Innovation: The Great Potential Of Electronic Textiles Made From New Cellulose Fibers

Electronic textiles provide revolutionary new opportunities in various fields, especially in the field of health care. But for sustainable development, they have to be made of renewable materials. A team led by Chalmers Polytechnic University in Sweden now shows a thread made of conductive cellulose, which offers fascinating and practical possibilities for electronic textiles.

"Micro, wearable electronics are becoming more and more common in our daily lives. At present, however, they usually rely on rare or, in some cases, toxic materials. They also lead to the accumulation of large amounts of electronic waste. "There's a real need for organic, renewable materials for electronic textiles," said sozan darabi, a doctoral student in the Department of chemistry and chemical engineering at Chalmers Polytechnic University and the Wallenberg Wood Science Center and lead author of the science. Recently published on ASC Applied Materials & interfaces.

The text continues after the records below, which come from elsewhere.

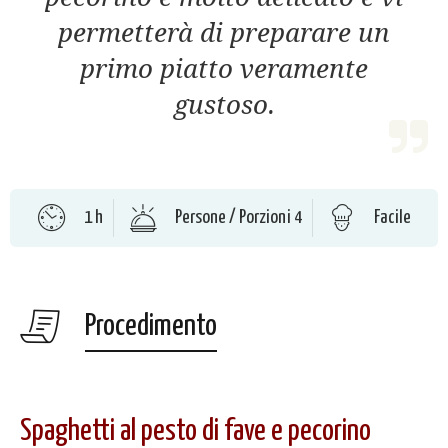
permetterà di preparare un
primo piatto veramente
gustoso.
1 h
Persone / Porzioni 4
Facile
Procedimento
Spaghetti al pesto di fave e pecorino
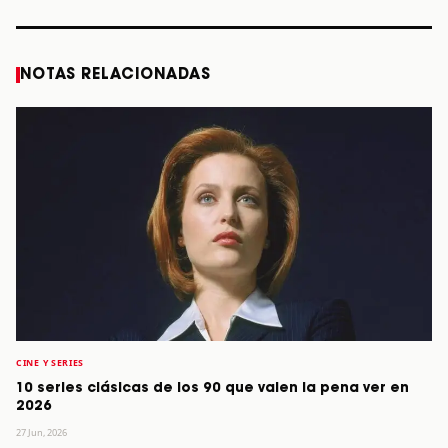
NOTAS RELACIONADAS
CINE Y SERIES
10 series clásicas de los 90 que valen la pena ver en
2026
27 Jun, 2026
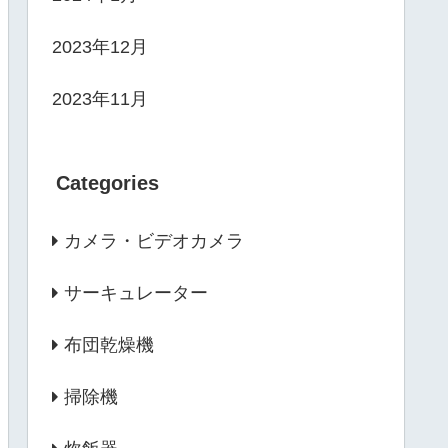
2023年12月
2023年11月
Categories
カメラ・ビデオカメラ
サーキュレーター
布団乾燥機
掃除機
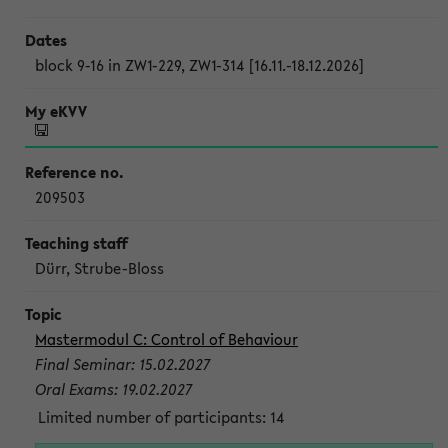
block 9-16 in ZW1-229, ZW1-314 [16.11.-18.12.2026]
209503
Dürr, Strube-Bloss
Mastermodul C: Control of Behaviour
Final Seminar: 15.02.2027
Oral Exams: 19.02.2027
Limited number of participants: 14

Sozan darabi has been working with the same team of researchers, Anja Lund, on conducting fibers for electronic textiles for several years. The previous focus was on silk, but these discoveries are now further discovered through the use of cellulose.

The results presented by the researchers now show that cellulose thread has great potential as a material for electronic textiles and can be used in a variety of ways.

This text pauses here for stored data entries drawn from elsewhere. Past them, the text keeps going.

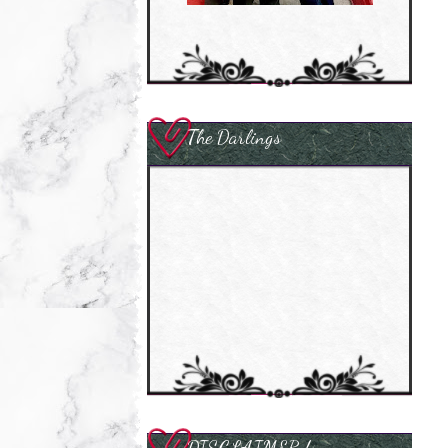
The Darlings
DISCLAIMER !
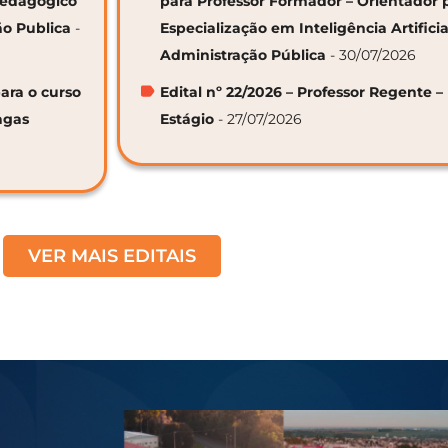
 Pedagógico
para Professor Formador – Orientador 
ão Publica
-
Especialização em Inteligência Artifici
Administração Pública
- 30/07/2026
ara o curso
Edital nº 22/2026 – Professor Regente –
agas
Estágio
- 27/07/2026
VER MAIS EDITAIS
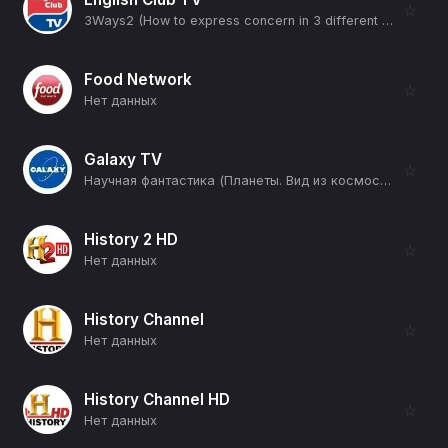
☆
3Ways2 (How to express concern in 3 different ways) (12+)
Food Network
☆
Нет данных
Galaxy TV
☆
Научная фантастика (Планеты. Вид из космоса) (12+)
History 2 HD
☆
Нет данных
History Channel
☆
Нет данных
History Channel HD
☆
Нет данных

Researchers have now sewed conductive cellulose threads into fabrics using standard household sewing machines, and have successfully produced a thermoelectric textile that generates a small amount of electricity when one side is heated, for example, by the heat of the human body. At a temperature difference of 37 ℃, textiles can generate about 0.2 MW of electrical energy.

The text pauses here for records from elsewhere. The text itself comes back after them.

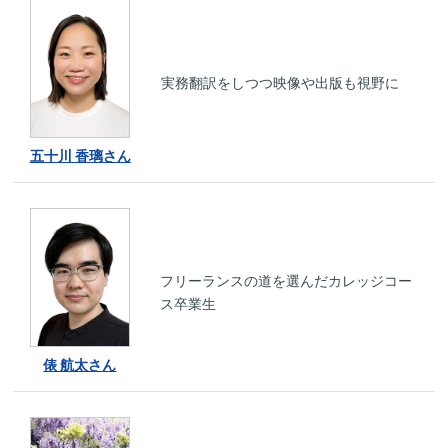
実務翻訳をしつつ映像や出版も視野に
五十川 香璃さん
フリーランスの道を選んだカレッジコー
ス卒業生
俵 航太さん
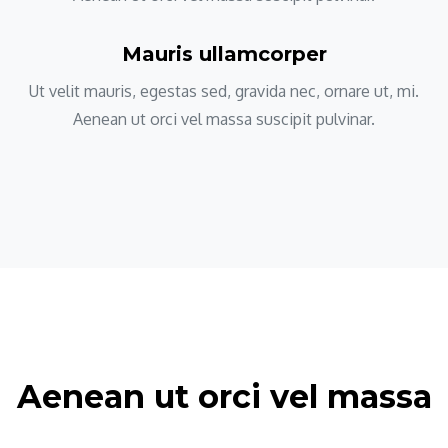
Mauris ullamcorper
Ut velit mauris, egestas sed, gravida nec, ornare ut, mi.
Aenean ut orci vel massa suscipit pulvinar.
Aenean ut orci vel massa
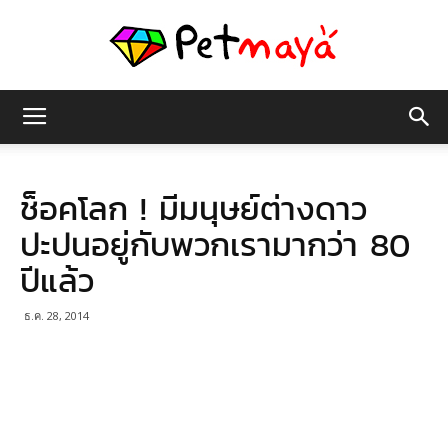
เพชร
ช็อคโลก ! มีมนุษย์ต่างดาว
มายา
ปะปนอยู่กับพวกเรามากว่า 80
ปีแล้ว
ธ.ค. 28, 2014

"This cellulose thread could lead to garments with built-in electronic, intelligent features made from non-toxic, renewable and natural materials," sozan darabi said

The production process of cellulose line was developed by coauthors at the University of Alto, Finland. In the subsequent process, Chalmers researchers made the wires conductive by dyeing them with conductive polymer materials. The researchers' measurements show that the dyeing process gives cellulose filaments a record high conductivity - which can be further improved by adding silver nanowires. In the test, the conductivity was maintained after several cleaning.

Electronic textiles can improve our lives in many ways. An important area is health care, in which functions such as regulating, monitoring and measuring various health indicators may benefit greatly.

In the broader textile industry, the transition to sustainable raw materials has always been a critical issue, and natural materials and fibers have become increasingly common alternatives to synthetic fibers. Conductive cellulose wires can also play an important role here, the researchers said.

"Cellulose is a wonderful material that can be extracted and recycled sustainably, and we will see more and more cellulose in the future. What's more, when the product is made of homogeneous materials or as few materials as possible, the recycling process will become easier, and Christian Muller, a professor of chemical and chemical engineering at Chalmers Polytechnic University, who led the research on the technology, said: "this is another view that cellulose thread is very promising for the development of electronic textiles."

The Chalmers team worked with colleagues in Sweden, Finland and South Korea at the Wallenberg Wood Science Center, the National Research Center.

Both sozan darabi and Christian m ü ller agree that the research is not limited to the latest scientific publications. Sozan darabi has grown from a student to an expert in the field of conductive fiber materials, which Christian m ü ller believes is very beneficial and provides a powerful force for their research team.

Through the Wallenberg Wood Science Center, the Swedish National Research Center, a team from the Royal Institute of Technology (KTH) in Stockholm was also involved in the research and publication of the study. Kth researchers focus on the electrochemical aspects of fibers. Together with kth's team, the Chalmers team is planning ways to take these ideas to new heights.